Le président Issaias Afeworki dirige l'Érythrée depuis l'indépendance, en 1993.
© AFP / Marco Longari
Le calme serait déjà revenu dans la capitale de l’Érythrée, Asmara. Les soldats mutins derrière la prise d’otages au ministère de l’Information, le 21 janvier, auraient quitté les lieux, libérant le personnel après huit heures de séquestration.
Les militaires, une centaine environ, qui s'étaient emparés du ministère de l’Information de l’Érythrée, sur la colline de Forto, à Asmara, auraient quitté le bâtiment en fin de journée, le lundi 21 janvier. Les employés du ministère, qui ont passé la journée enfermés, auraient été libérés sans difficultés.

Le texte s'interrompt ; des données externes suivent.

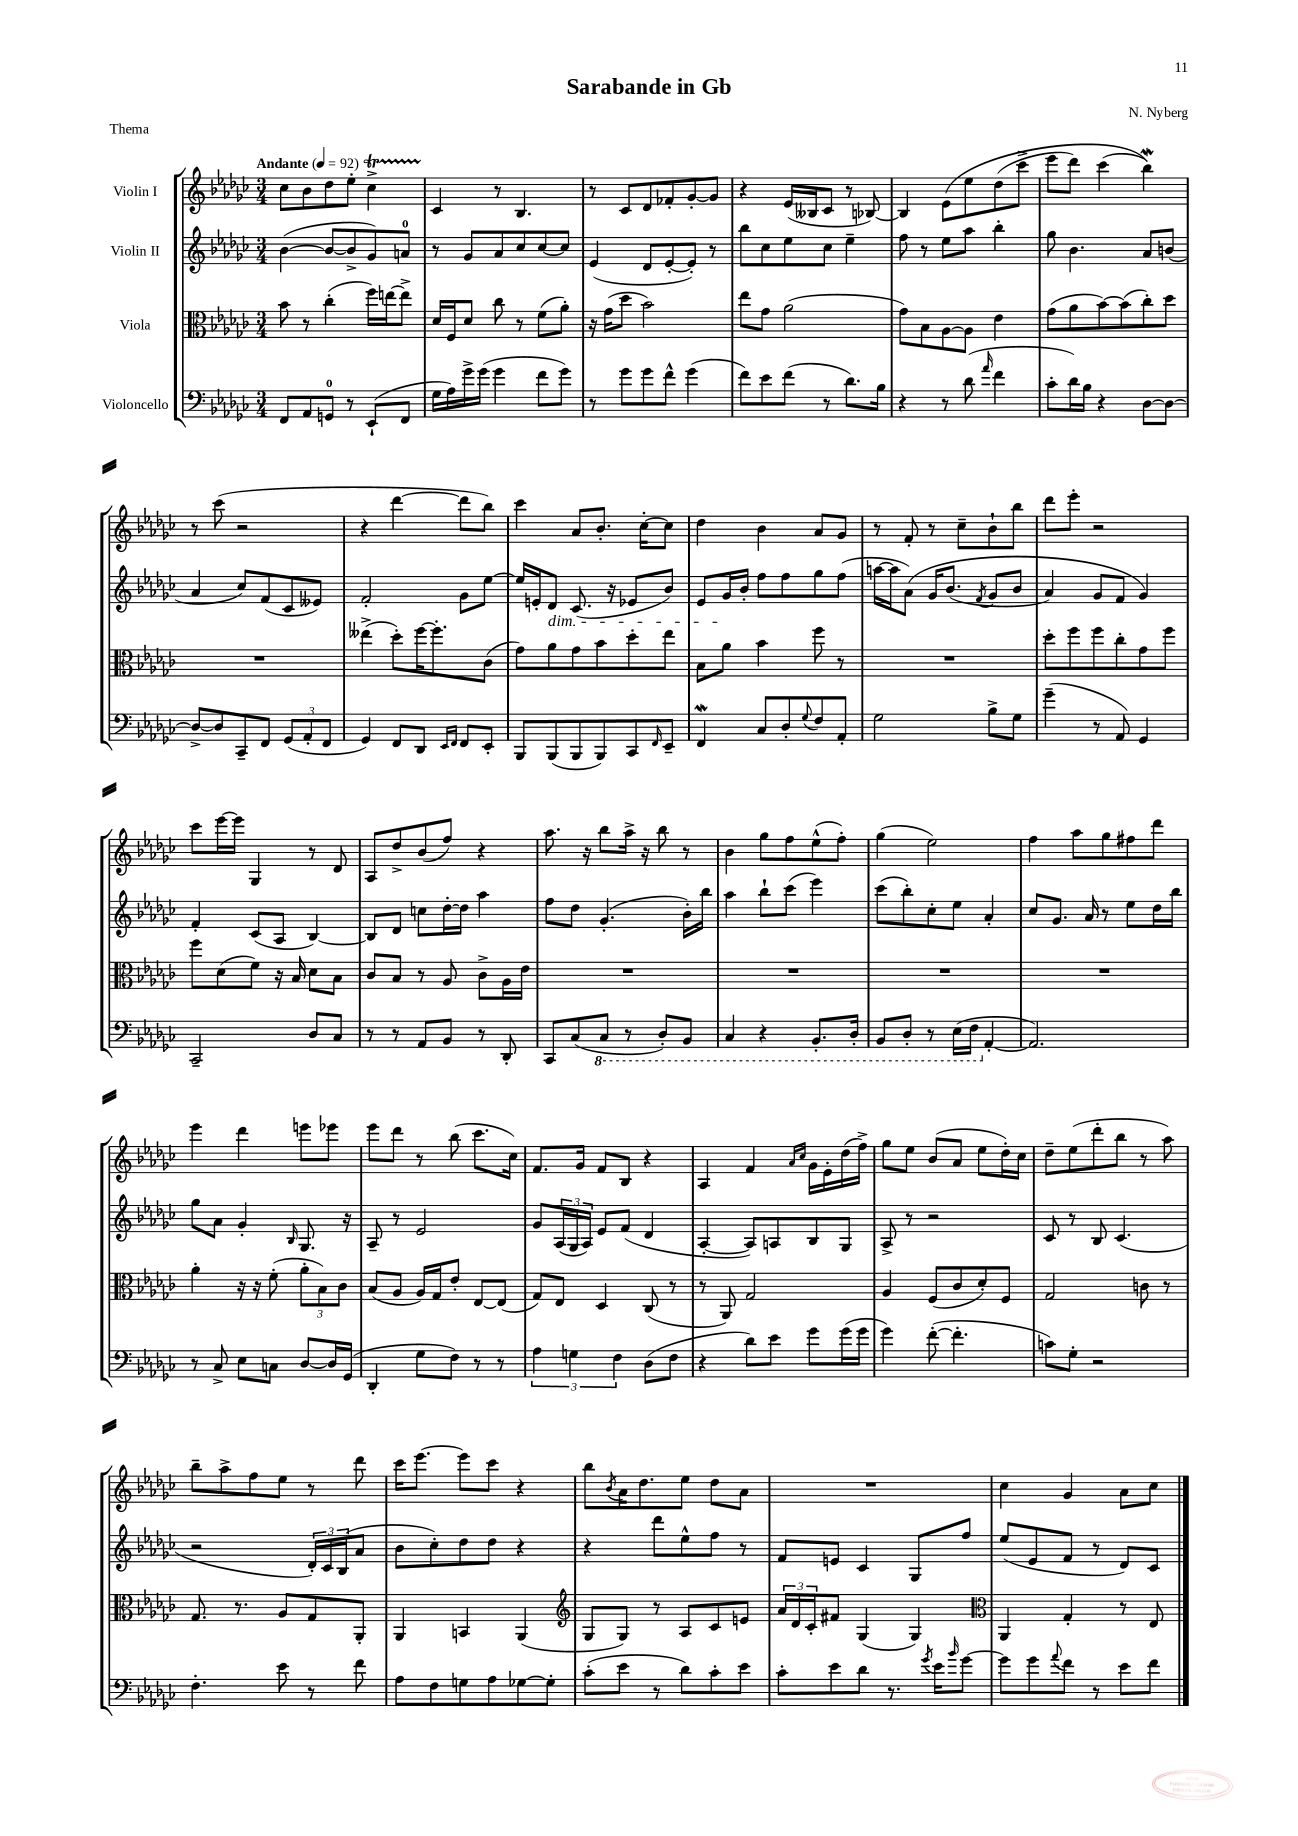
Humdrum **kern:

**kern	**kern	**kern	**kern
*part4	*part3	*part2	*part1
*staff4	*staff3	*staff2	*staff1
*I"Violoncello	*I"Viola	*I"Violin II	*I"Violin I
*clefF4	*clefC3	*clefG2	*clefG2
*k[b-e-a-d-g-c-]	*k[b-e-a-d-g-c-]	*k[b-e-a-d-g-c-]	*k[b-e-a-d-g-c-]
*M3/4	*M3/4	*M3/4	*M3/4
*MM92	*MM92	*MM92	*MM92
=1	=1	=1	=1
!	!	!	!LO:TX:a:B:t=Andante
8FF/L	8b-\	([4b-\	8cc-\L
8AA-/	8r	.	8b-\
8GGn/J	(4cc-'\	8b-/L_	8dd-\
8r	.	8b-^/]	8ee-'\J
(8EE-`/L	16ff\LL)	8g-/)	4cc-T^\
.	[16een\J	.	.
8FF/J	8ee^\J]	8an/J	.
=2	=2	=2	=2
16G-\LL	16d-/LL	8r	4c-/
16A-\)	16F/J	.	.
16g-^\	8d-/J	8g-/L	.
(16g-\JJ	.	.	.
4g-\	8cc-\	8a-/	8r
.	8r	8cc-/	4.B-/
8f\L	(8f\L	[8cc-/	.
8g-\J)	8a-'\J)	8cc-/J]	.
=3	=3	=3	=3
8r	16r	(4e-/	8r
.	(16g-\KL	.	.
8g-\L	8dd-\J	.	8c-/L
8g-\	2b-\)	8d-/L	8d-/
8f^^\J	.	[8e-'/	8f-X'/
(4g-\	.	8e-'/J])	[8g-'/
.	.	8r	8g-/J]
=4	=4	=4	=4
8f\L)	8ee-\L	8bb-\L	4r
8e-\	8g-\J	8cc-\	.
(8f\J	(2a-\	8ee-\	(16e-/LL
.	.	.	16B--X/J
8r	.	8cc-\J	8c-/J
8.d-\L)	.	4ee-~\	8r
.	.	.	[8B-X/)
16B-\Jk	.	.	.
=5	=5	=5	=5
4r	8g-\L)	8ff\	4B-/]
.	8B-\	8r	.
8r	[8A-\	8ee-\L	(8e-\L
(8d-\	8A-\J]	8aa-\J	8ee-\
16qqa-/	.	.	.
4f\	4e-\	4bb-'\	(8dd-\
.	.	.	8ccc-^\J
=6	=6	=6	=6
8c-'\L	(8g-\L	8gg-\	8eee-\L
16d-\L)	8a-\	4.b-\	8ddd-\J)
16B-\JJ	.	.	.
4r	[8b-\)	.	(4ccc-\
.	(8b-\]	.	.
[8D-\L	8cc-'\)	8a-/L	4bb-W\))
8D-\J_	8dd-\J	(8bn/J	.
!!LO:LB:g=z
=7	=7	=7	=7
8D-^/L_	2.r	4a-/	8r
8D-/]	.	.	(8ccc-\
8CC-~/	.	8cc-/L)	2r
8FF/J	.	(8f/	.
(12GG-/L	.	8c-/	.
12AA-'/	.	.	.
.	.	8e--X/J)	.
12FF/J	.	.	.
=8	=8	=8	=8
4GG-/)	(4ee--X^\	2f'/	4r
8FF/L	8dd-'\L)	.	[4ddd-\
8DD-/J	[16ff\K	.	.
.	8.ff'\]	.	.
16qqEE-/LL	.	.	.
16qqFF/JJ	.	.	.
8FF/L	.	8g-\L	8ddd-\L]
8EE-'/J	(8c-\J	[8ee-\J	8bb-\J)
=9	=9	=9	=9
8BBB-/L	8g-\L)	16ee-/LL]	4ccc-\
.	.	16en'/J	.
!	!	!LO:TX:b:i:t=dim.	!
(8BBB-/	8a-\	8d-/J	.
8BBB-/	8g-\	(8.c-/	8a-/L
8BBB-/)	8b-\	.	8.b-'/J
.	.	16r	.
8CC-/	8dd-'\	8e-X/L	.
.	.	.	[16cc-'\KL
16qqFF/	.	.	.
8EE-~/J	8ee-\J	8b-/J)	8cc-\J]
=10	=10	=10	=10
4FFW/	8B-\L	8e-/L	4dd-\
.	8a-\J	16g-/L	.
.	.	16b-'/JJ	.
8C-/L	4b-\	8ff\L	4b-\
8D-'/	.	8ff\	.
8qqG-/	.	.	.
8F/	8ff\	8gg-\	8a-/L
8AA-'/J	8r	(8ff\J	8g-/J
=11	=11	=11	=11
2G-\	2.r	[16aan\LL	8r
.	.	16aa\J]	.
.	.	(8a-\J)	8f'/
.	.	16g-/KL	8r
.	.	(8.b-/J	.
.	.	.	8cc-~\L
.	.	8qf/	.
8B-^\L	.	8g-/L	8b-`\
8G-\J	.	8b-/J	8bb-\J
=12	=12	=12	=12
(4g-~\	8dd-'\L	4a-/)	8ddd-\L
.	8ff\	.	8eee-'\J
8r	8ff\	8g-/L	2r
8AA-/)	8cc-'\	8f/J	.
4GG-/	8g-\	4g-/)	.
.	8ff\J	.	.
!!LO:LB:g=z
=13	=13	=13	=13
2CC-~/	8ff\L	4f'/	8ccc-\L
.	(8d-\	.	[16eee-\L
.	.	.	16eee-\JJ]
.	8f\J)	(8c-/L	4G-/
.	16r	8A-/J	.
.	16B-/	.	.
8D-/L	8d-\L	[4B-/)	8r
8C-/J	8B-\J	.	8d-/
=14	=14	=14	=14
8r	8c-/L	8B-/L]	8A-/L
8r	8B-/J	8d-/J	8dd-^/
8AA-/L	8r	8ccn\L	(8b-/
8BB-/J	8A-/	[16dd-'\L	8ff/J)
.	.	16dd-\JJ]	.
8r	8c-^\L	4aa-\	4r
8DD-'/	16A-\L	.	.
.	16e-\JJ	.	.
=15	=15	=15	=15
8CC-/L	2.r	8ff\L	8.aa-\
(8C-/	.	8dd-\J	.
.	.	.	16r
*8ba	*	*	*
8CC-/J	.	(4.g-'/	8bb-\L
8r	.	.	16aa-^\Jk
.	.	.	16r
8DD-'/L)	.	.	8bb-\
8BBB-/J	.	16b-'\LL)	8r
.	.	16bb-\JJ	.
=16	=16	=16	=16
4CC-/	2.r	4aa-\	4b-\
4r	.	8bb-`\L	8gg-\L
.	.	(8ccc-\J	8ff\
8.BBB-'/L	.	4eee-\)	(8ee-^^\
.	.	.	8ff'\J)
16DD-'/Jk	.	.	.
=17	=17	=17	=17
8BBB-/L	2.r	(8ccc-\L	(4gg-\
8DD-'/J	.	8bb-'\)	.
8r	.	8cc-'\	2ee-\)
(16EE-\LL	.	8ee-\J	.
16FF\JJ	.	.	.
*X8ba	*	*	*
[4AA-'/	.	4a-'/	.
=18	=18	=18	=18
2.AA-/])	2.r	8cc-/L	4ff\
.	.	8.g-/J	.
.	.	.	8aa-\L
.	.	16a-/	.
.	.	8r	8gg-\
.	.	8ee-\L	8ff#X\
.	.	16dd-\L	8ddd-\J
.	.	16bb-\JJ	.
!!LO:LB:g=z
=19	=19	=19	=19
8r	4a-'\	8gg-\L	4eee-\
8C-^/	.	8a-\J	.
8E-\L	16r	4g-'/	4ddd-\
.	16r	.	.
8Cn\J	(8f'\	.	.
.	.	16qqB-/	.
[8D-/L	12a-'\L	8.G-/	8eeen\L
.	12B-\)	.	.
16D-/L]	.	.	8eee-X\J
.	12c-\J	.	.
(16GG-/JJ	.	16r	.
=20	=20	=20	=20
4DD-'/	(8B-/L	8A-~/	8eee-\L
.	8A-/J	8r	8ddd-\J
8G-\L	16A-/LL)	2e-/	8r
.	16G-/J	.	.
8F\J)	8e-'/J	.	(8bb-\
8r	[8E-/L	.	8.ccc-\L
8r	(8E-/J]	.	.
.	.	.	16cc-\Jk)
=21	=21	=21	=21
6A-\	8G-/L)	8g-/L	8.f/L
.	8E-/J	(24A-/L	.
6Gn\	.	24G-/	.
.	.	.	16g-/Jk
.	.	24A-/JJ)	.
.	4D-/	8e-/L	8f/L
6F\	.	.	.
.	.	(8f/J	8B-/J
(8D-\L	(8C-/	4d-/	4r
8F\J	8r	.	.
=22	=22	=22	=22
4r	8r	[4A-'/	4A-/
.	8AA-/)	.	.
8d-\L)	2G-/	8A-/L])	4f/
8e-\J	.	8An/	.
.	.	.	16qqa-/LL
.	.	.	16qqcc-/JJ
8g-\L	.	8B-/	16g-\LL
.	.	.	16e-'\
(16g-\L	.	8G-/J	(16dd-\
16g-\JJ	.	.	16ff^\JJ)
=23	=23	=23	=23
4g-\)	4A-/	8A-^/	8gg-\L
.	.	8r	8ee-\J
([8f'\	(8F/L	2r	(8b-/L
4.f'\]	8c-/	.	8a-/J
.	8d-'/)	.	8ee-\L
.	8F/J	.	16dd-'\L)
.	.	.	16cc-\JJ
=24	=24	=24	=24
8cn\L)	2G-/	8c-/	8dd-~\L
8G-'\J	.	8r	(8ee-\
2r	.	8B-/	8ddd-'\
.	.	(4.c-/	8bb-\J
.	8cn\	.	8r
.	8r	.	8aa-\)
!!LO:LB:g=z
=25	=25	=25	=25
4.F'\	8.G-/	2r	8bb-~\L
.	.	.	8aa-^\
.	8.r	.	.
.	.	.	8ff\
8e-\	8A-/L	.	8ee-\J
8r	8G-/	24d-'/LL)	8r
.	.	24c-/	.
.	.	(24B-/J	.
8f\	8AA-'/J	8a-/J	8ddd-\
=26	=26	=26	=26
8A-\L	4AA-/	8b-\L	16ccc-\KL
.	.	.	[8.eee-\J
8F\	.	8cc-'\)	.
8Gn\	4BBn/	8dd-\	8eee-\L]
8A-\	.	8dd-\J	8ccc-\J
[8G-X\	(4AA-/	4r	4r
8G-'\J]	.	.	.
=27	=27	=27	=27
*	*clefG2	*	*
(8c-'\L	8G-/L	4r	8bb-\L
.	.	.	8qb-/
8e-\J	8G-/J)	.	16a-\K
.	.	.	8.dd-\
8r	8r	8ddd-\L	.
8d-\L)	8A-/L	8ee-^^\	8ee-\J
8c-'\	8c-/	8ff\J	8dd-\L
8e-\J	8en/J	8r	8a-\J
=28	=28	=28	=28
8c-'\L	24a-/LL	8f/L	2.r
.	24d-/	.	.
.	24c-'/J	.	.
8e-\	8f#X/J	8en/J	.
8d-\J	(4G-/	4c-/	.
8.r	.	.	.
.	4G-/)	8G-/L	.
8qg-/	.	.	.
16e-\KL	.	.	.
16qqb-/	.	.	.
[8g-\J	.	8ff/J	.
=29	=29	=29	=29
*	*clefC3	*	*
8g-\L]	4AA-/	(8ee-/L	4cc-\
8g-\	.	8e-/	.
8qqa-/	.	.	.
8f\J	4G-'/	8f/J	4g-/
8r	.	8r	.
8e-\L	8r	8d-/L)	8a-\L
8f\J	8E-/	8c-/J	8cc-\J
==	==	==	==
*-	*-	*-	*-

Cette mutinerie, qui aurait été lancée par une centaine de soldats, lundi matin, présentait toutes les apparences d’un coup d’État. Selon un agent des services de renseignements étrangers, cité par Reuters, les mutins auraient réussi à prendre le contrôle de la télévision d'État, dont le directeur a en effet lu à l'antenne un communiqué très bref, demandant la libération imminente de prisonniers politiques et l’application de la Constitution de 1997.
Le gouvernement ne semblait pas avoir entrepris d’action immédiate contre les responsables de la mutinerie, dont on ignore encore s’il elle est le fait d’un soulèvement massif ou d’un simple coup d’éclat de soldats insatisfaits de leur condition.
Représailles ou négociations ?
Des représailles ne seraient toutefois pas à exclure dans les semaines qui suivent, a avancé, le 22 janvier, le journaliste érythréen Amanuel Ghirmaï. Exilé à Paris, il tient l’unique radio indépendante éythréenne, Radio Erena, avec un collègue lui aussi ancien journaliste à Asmara.
Cependant, une négociation pourrait être en cours entre les soldats et des représentants du régime d’Issaias Afeworki, selon M.Ghirmaï. L’Érythrée, nichée dans la Corne de l’Afrique, est dirigée d’une main de fer par cet ancien révolutionnaire, qui a mené son pays à l’indépendance en 1993, après un long conflit sanglant avec l’Éthiopie.